__DIRECTIONS FOR THIS TASK__. Rewrite the listing below with "displayed" replaced by "shown" wherever it occurs, keeping everything else the same and leaving the pictures out.

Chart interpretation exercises
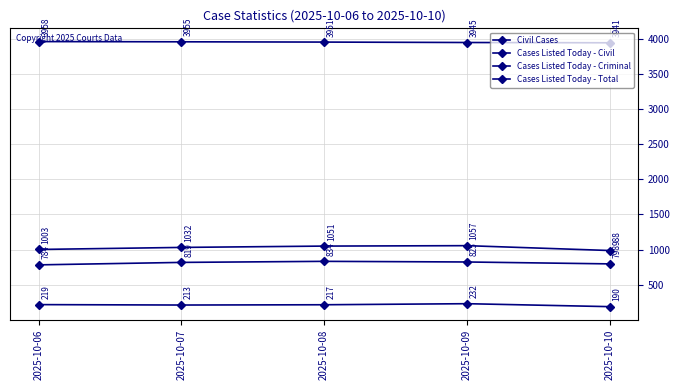

Reading right to left, list all the values displayed in this chart.

Civil Cases: 2025-10-10=3941	2025-10-09=3945	2025-10-08=3951	2025-10-07=3955	2025-10-06=3958
Cases Listed Today - Civil: 2025-10-10=190	2025-10-09=232	2025-10-08=217	2025-10-07=213	2025-10-06=219
Cases Listed Today - Criminal: 2025-10-10=798	2025-10-09=825	2025-10-08=834	2025-10-07=819	2025-10-06=784
Cases Listed Today - Total: 2025-10-10=988	2025-10-09=1057	2025-10-08=1051	2025-10-07=1032	2025-10-06=1003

__SOLUTION FOR THIS PROBLEM__.
Reading right to left, list all the values shown in this chart.

Civil Cases: 2025-10-10=3941	2025-10-09=3945	2025-10-08=3951	2025-10-07=3955	2025-10-06=3958
Cases Listed Today - Civil: 2025-10-10=190	2025-10-09=232	2025-10-08=217	2025-10-07=213	2025-10-06=219
Cases Listed Today - Criminal: 2025-10-10=798	2025-10-09=825	2025-10-08=834	2025-10-07=819	2025-10-06=784
Cases Listed Today - Total: 2025-10-10=988	2025-10-09=1057	2025-10-08=1051	2025-10-07=1032	2025-10-06=1003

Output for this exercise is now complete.